[lbo-talk] Honor Killing and Domestic Violence in Germany

www.leninology. blogspot.com leninology at hotmail.com
Mon Dec 5 09:24:18 PST 2005


Mike Ballard wrote:


>As for Islam, culture and law, they seem to be way too intertwined for my
>taste
>in many countries. But then, the bourgeois revolution and the separation
>of
>religion and the State has not quite been completed yet in many areas of
>the
>world.
>
>"In sharia there are theoretical and practical rules related to women.
>Theoretically, all the rules concerning women derive from the slavery
>system.

I think this needs to be properly qualified and contextualised. First of all, the Shari'a can be codified in any number of ways, and it needn't necessarily be repressive. I think you are right when you indicate that the precise form religion take is closely related to social relations, but you are wrong in suggesting that the repressiveness of contemporary Political Islam has anything to do with feudalism. Islam has historically *not* been a major source of repression: barbarism (mutilations, amputations etc) tended to be extraneous to it. In fact, it is so difficult to convict someone of a crime under Shari'a law that people in Islamic societies have tended to be subject to summary justice at the hands of market guards or state deputies rather than sentencing by jurists.

The curious thing about the modernisation of Shari'a is its bifurcate structure: as it involved converting Shari'a into a Napoleonic Code with an Islamic face, it could in fact become the basis of more liberal polities or vastly more repressive ones. And I tend to associate the repressiveness of Islamic states today with their enforcement of the prerogatives of capital: in Iran, it was the success of the conservative bourgeoisie in hegemonising the revolution that led to it being so repressive - the Council of Guardians is there essentially to thwart the democratic incursion of the masses, ruling any piece of legislation which threatens property rights incompatible with Islam; in Saudi Arabia, the government manipulates the Shari'a for the very secular purpose of maintaining hegemony and keeping the oil capital flowing (given how difficult it is to obtain a conviction under Shari'a, they simply extract or confect 'confessions' from those they accuse of wrong-doing).

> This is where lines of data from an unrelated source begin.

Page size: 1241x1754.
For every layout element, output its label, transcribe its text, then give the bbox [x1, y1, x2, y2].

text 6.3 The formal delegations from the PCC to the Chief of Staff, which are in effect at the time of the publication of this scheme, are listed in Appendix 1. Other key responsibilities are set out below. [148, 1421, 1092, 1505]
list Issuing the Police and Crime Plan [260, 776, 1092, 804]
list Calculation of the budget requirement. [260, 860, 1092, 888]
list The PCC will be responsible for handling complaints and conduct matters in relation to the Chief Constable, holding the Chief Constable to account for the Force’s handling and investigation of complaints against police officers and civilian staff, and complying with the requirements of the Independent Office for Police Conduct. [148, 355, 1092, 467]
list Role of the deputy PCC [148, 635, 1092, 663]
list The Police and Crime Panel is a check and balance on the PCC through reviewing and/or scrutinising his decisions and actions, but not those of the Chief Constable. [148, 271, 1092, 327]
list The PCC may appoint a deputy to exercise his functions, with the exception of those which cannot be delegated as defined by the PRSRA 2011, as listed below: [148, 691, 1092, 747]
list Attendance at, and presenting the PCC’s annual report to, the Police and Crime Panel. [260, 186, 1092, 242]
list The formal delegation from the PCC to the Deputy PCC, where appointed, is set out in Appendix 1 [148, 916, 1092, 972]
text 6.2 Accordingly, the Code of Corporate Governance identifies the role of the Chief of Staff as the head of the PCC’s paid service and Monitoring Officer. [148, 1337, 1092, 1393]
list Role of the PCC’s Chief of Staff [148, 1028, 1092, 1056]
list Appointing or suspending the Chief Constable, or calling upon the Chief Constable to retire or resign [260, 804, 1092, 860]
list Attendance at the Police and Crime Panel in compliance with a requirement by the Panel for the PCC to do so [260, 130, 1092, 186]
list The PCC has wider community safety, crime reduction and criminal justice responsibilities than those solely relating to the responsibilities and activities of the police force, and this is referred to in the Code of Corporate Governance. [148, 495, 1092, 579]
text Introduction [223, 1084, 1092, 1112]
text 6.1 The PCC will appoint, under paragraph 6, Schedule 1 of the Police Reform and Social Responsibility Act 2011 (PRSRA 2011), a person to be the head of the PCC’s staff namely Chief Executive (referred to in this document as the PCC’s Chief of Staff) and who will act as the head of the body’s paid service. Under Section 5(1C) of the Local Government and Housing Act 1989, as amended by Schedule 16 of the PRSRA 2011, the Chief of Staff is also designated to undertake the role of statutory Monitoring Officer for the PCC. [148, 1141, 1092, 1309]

The topic of Personal Status Law and the treatment of women merits particular attention: the Arab nationalist regimes which reformed the laws to improve the rights of women did so precisely by seeking endorsement from the ulama, deriving their decisions from ancient Sunna etc. The core texts in Islam - the Quran, hadiths, Prophetic Tradition and so on - are so indeterminate as to be susceptible to a variety of interpretations.